Genetic test predicts who will respond to hepatitis C treatment

Researchers report in Nature that they have identified a gene that predicts response to treatment for hepatitis C with pegylated interferon and ribavirin.

“Advanced knowledge of host genotype of patients with hepatitis C virus could in the future become an important component of the clinical decision to initiate treatment", comment the investigators.

It is estimated that 170 million individuals are infected with hepatitis C virus around the world. Treatment is available that can clear this infection, but it can cause unpleasant side-effects and does not always work.

A better understanding of the factors associated with responses to therapy for hepatitis C is therefore needed.

Investigators looked at the contribution human genes make to the efficacy of treatment for hepatitis C. Their study sample included 1,137 individuals infected with hepatitis C virus genotype-1 (the hardest strain of hepatitis C to treat). These patients were involved in the IDEAL study, a clinical trial investigating the safety and effectiveness of pegylated interferon-based therapy for hepatitis C infection.

The investigators found that a specific gene was strongly associated with a sustained virological response to treatment. This association was most pronounced in individuals of European ancestry, with the patients who carried this gene having a significantly increased chance of a response to treatment with anti-hepatitis C drugs than patients who did not (odds ratio [OR], 7.3; 95% CI: 5.1-10.4). The gene also increased the chances of treatment working in African-Americans and Hispanics, but to a lesser degree than in whites.

Furthermore, the investigators found that the gene was more strongly associated with response to treatment in European-Americans than either baseline hepatitis C viral load or liver fibrosis, the usual predictors of hepatitis C treatment response.

However, in African-Americans and Hispanics, both of these traditional risk factors were a better guide to treatment response than the presence of the gene.

The investigators believe that their identification of this gene could be an explanation of the better responses to hepatitis C therapy observed in white patients than African-Americans.

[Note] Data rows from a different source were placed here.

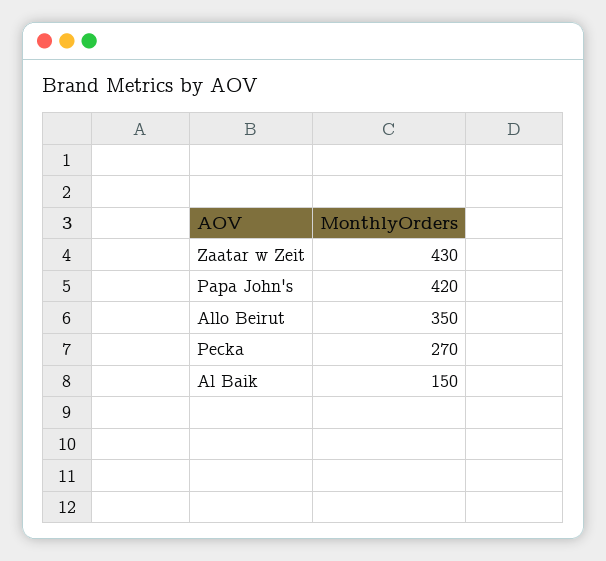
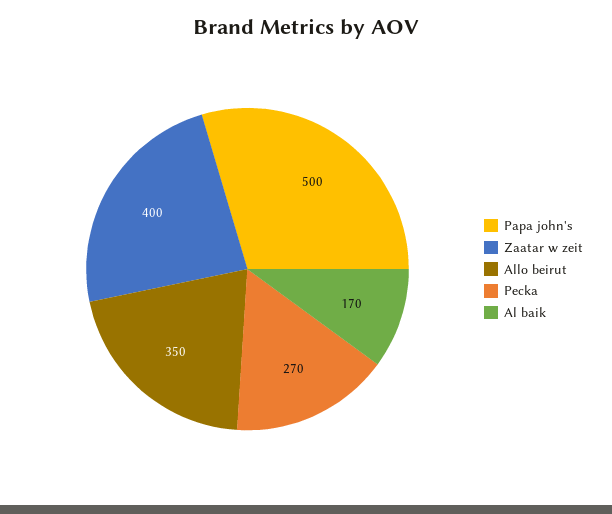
Zaatar w Zeit: 430 -> 400
Papa John's: 420 -> 500
Al Baik: 150 -> 170

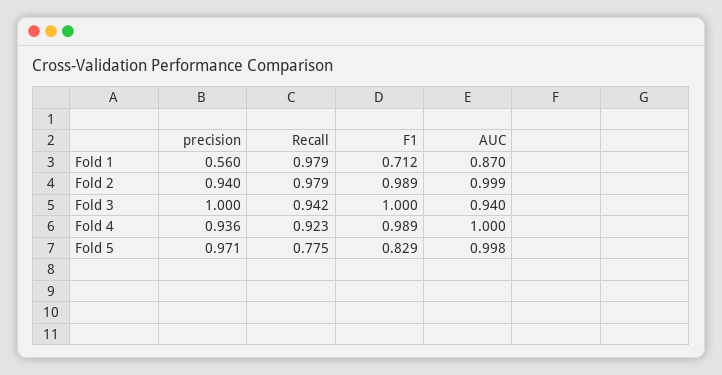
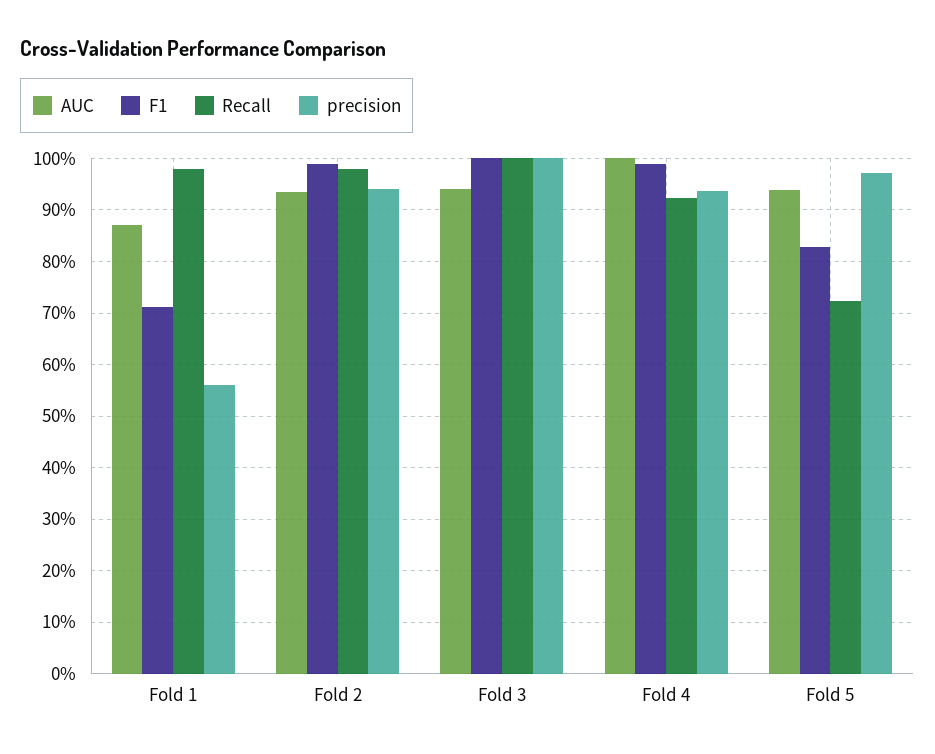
AUC, Fold 2: 0.999 -> 0.94
Recall, Fold 3: 0.942 -> 1
Recall, Fold 5: 0.775 -> 0.72
AUC, Fold 5: 0.998 -> 0.94

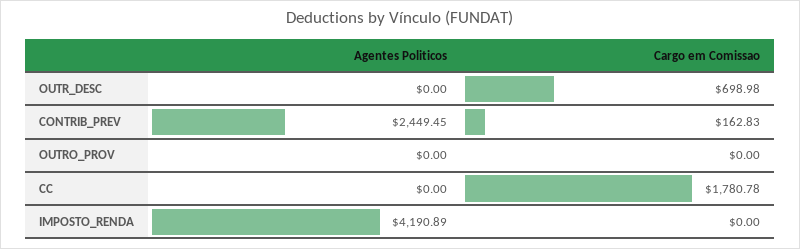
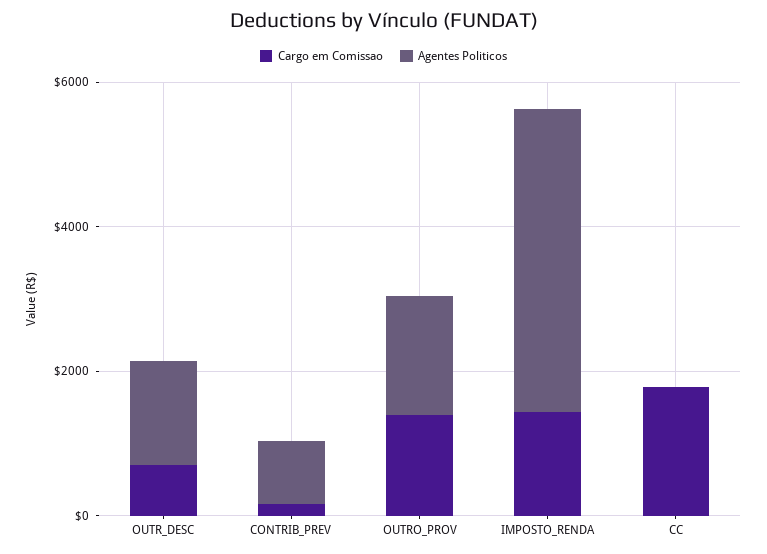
Agentes Politicos, OUTR_DESC: 0 -> 1500
Agentes Politicos, CONTRIB_PREV: 2449.45 -> 1000
Agentes Politicos, OUTRO_PROV: 0 -> 1500
Cargo em Comissao, OUTRO_PROV: 0 -> 1500
Cargo em Comissao, IMPOSTO_RENDA: 0 -> 1500

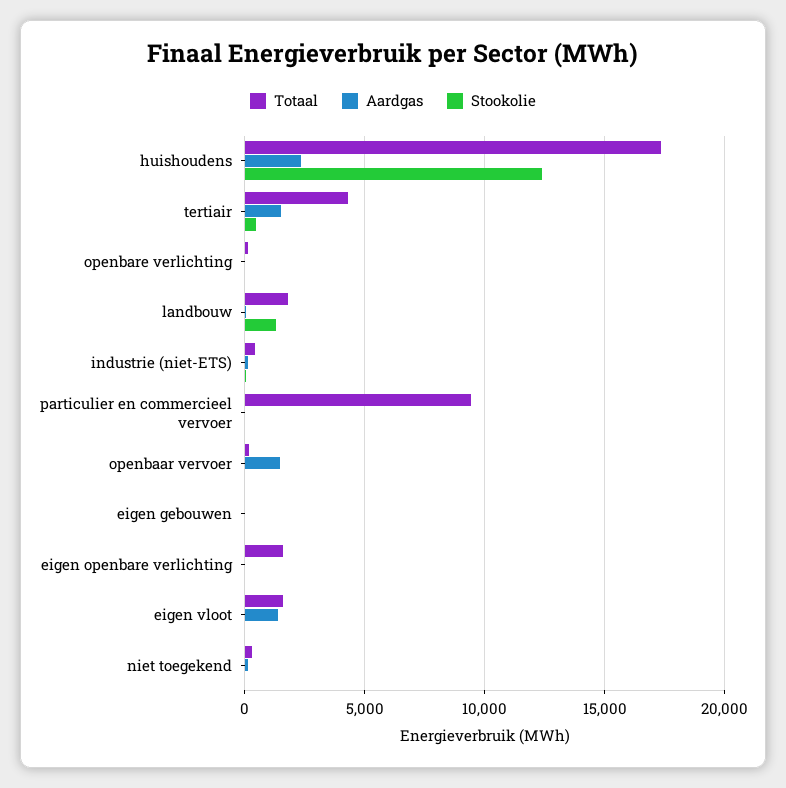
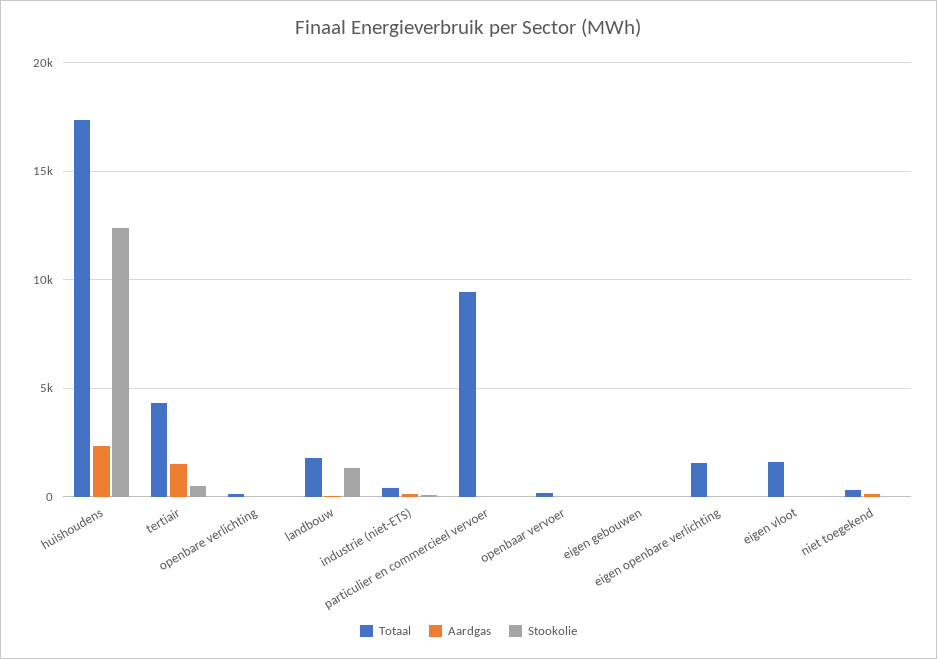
Aardgas, openbaar vervoer: 1500 -> 0
Aardgas, eigen vloot: 1500 -> 0

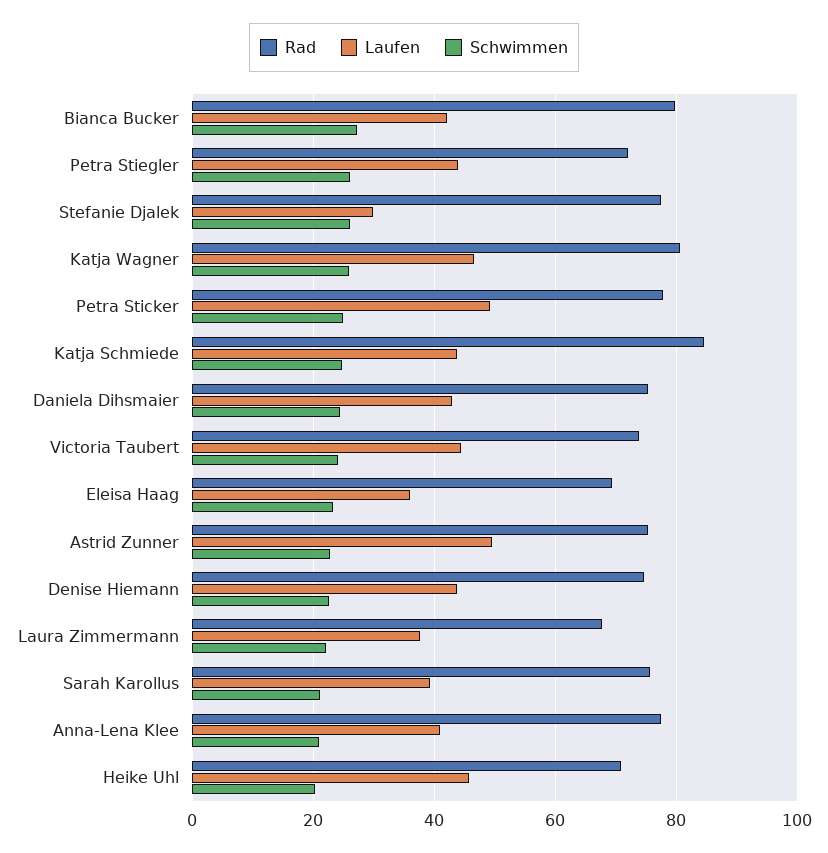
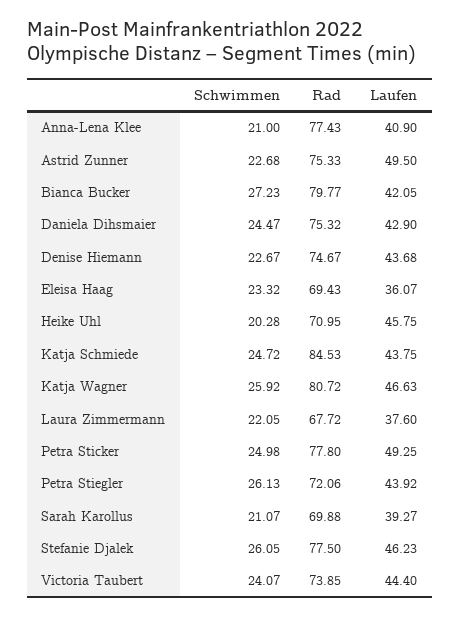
Laufen, Stefanie Djalek: 30 -> 46.23
Rad, Sarah Karollus: 76 -> 69.88

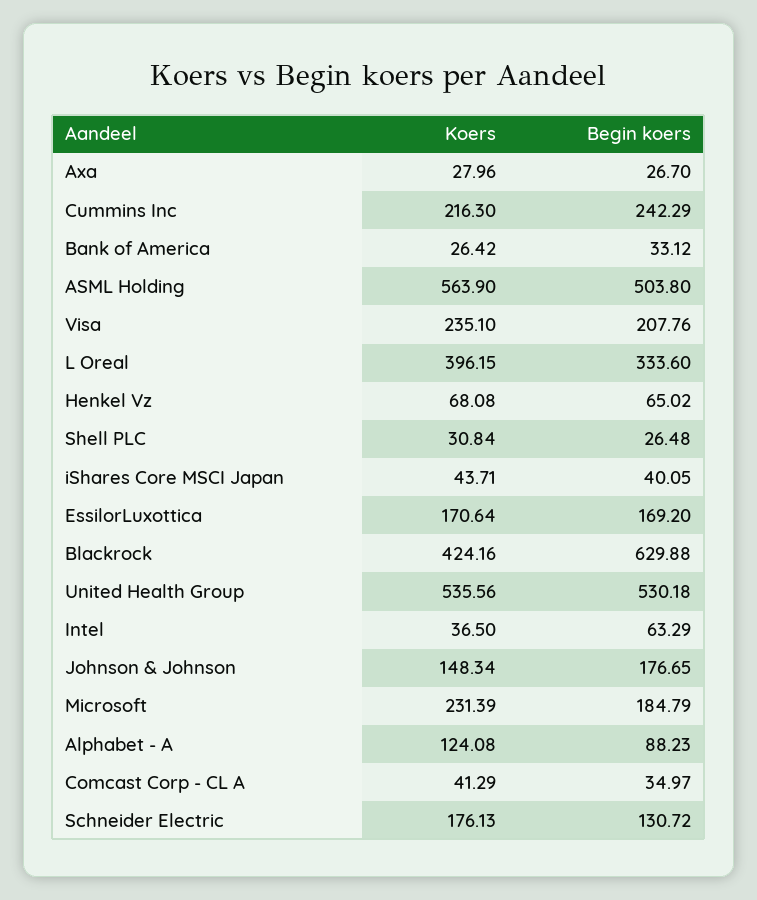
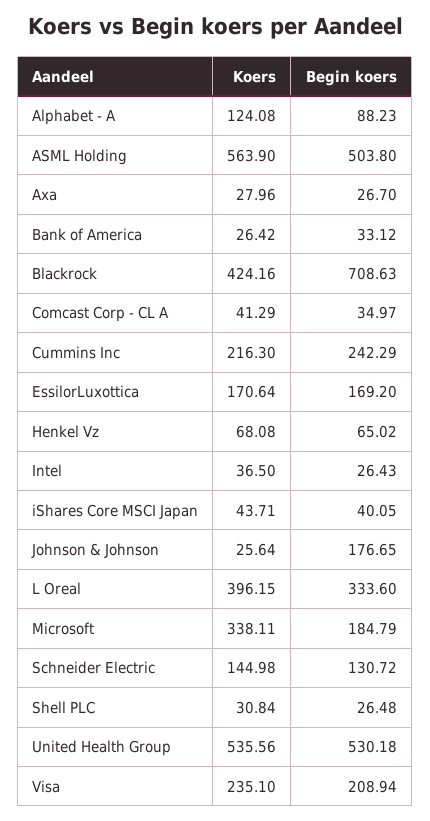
Begin koers, Visa: 207.76 -> 208.94
Begin koers, Blackrock: 629.88 -> 708.63
Begin koers, Intel: 63.29 -> 26.43
Koers, Johnson & Johnson: 148.34 -> 25.64
Koers, Microsoft: 231.39 -> 338.11
Koers, Schneider Electric: 176.13 -> 144.98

Several new anti-hepatitis C drugs are in development. These include protease inhibitors, and the investigators note that research is needed to see if the gene also affects responses to this class of drug. They also suggest that studies should be undertaken to determine if the gene plays a role in responses to therapy in patients infected with other hepatitis C genotypes.

As the gene also appears to be associated with natural clearance of hepatitis C as well as treatment response, they suggest “it seems likely that the gene product is involved in innate control of hepatitis C virus.”

The research involved individuals mono-infected with hepatitis C, so it remains to be seen if the gene can also predict treatment response in HIV-positive patients who are co-infected with the virus.